- Written by: Roger Simpson Dr L Robson
- Directed by: John Gauci
- Starring: John Waters Gerard Kennedy Peter Cummins Sean Scully Jonathan Hardy
- Narrated by: Alan Hopgood
- Country of origin: Australia
- Original language: English

Production
- Producer: Oscar Whitbread
- Running time: 65 mins
- Production company: ABC

Original release
- Release: 12 September 1977 (Sydney)
- Release: 26 October 1977 (Melbourne)

= Trial of Ned Kelly =

Trial of Ned Kelly is a 1977 Australian TV film about the trial of Ned Kelly.

==Cast==
- John Waters as Ned Kelly
- Gerard Kennedy as Prosecutor Smyth
- John Frawley as Judge Redmond Barry
- Ian Suddards as defence counsel
- Peter Cummins as Sgt McIntyre
- Jonathan Hardy
- Sean Scully
- Alan Hopgood as Narrator

==Production==
Filming took place at the Old Melbourne Gaol Magistrate's Court and at Gembrook, Victoria, which stood in for Stringybark Creek.
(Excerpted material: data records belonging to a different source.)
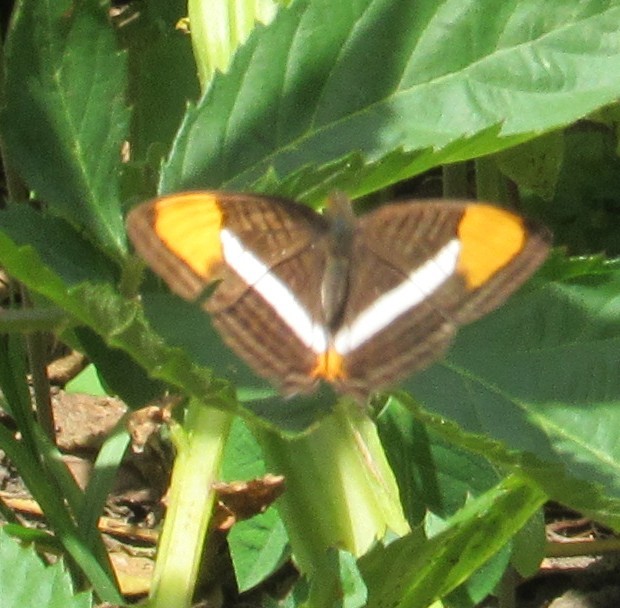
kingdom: Animalia
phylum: Arthropoda
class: Insecta
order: Lepidoptera
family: Nymphalidae
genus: Limenitis
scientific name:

Roger Simpson wrote it in collaboration with Dr Robson, a lecturer in history at Melbourne University. The original chair and canopy used by Judge Barry was used.

==Reception==
The Age praised "another fine performance from Waters".

Another writer from the same paper thought the production was not as good as the script.

The Sydney Sun Herald said "it fails to keep its dramatic promise" mostly because of the device of using Alan Hopgood as a narrator who would appear in the action.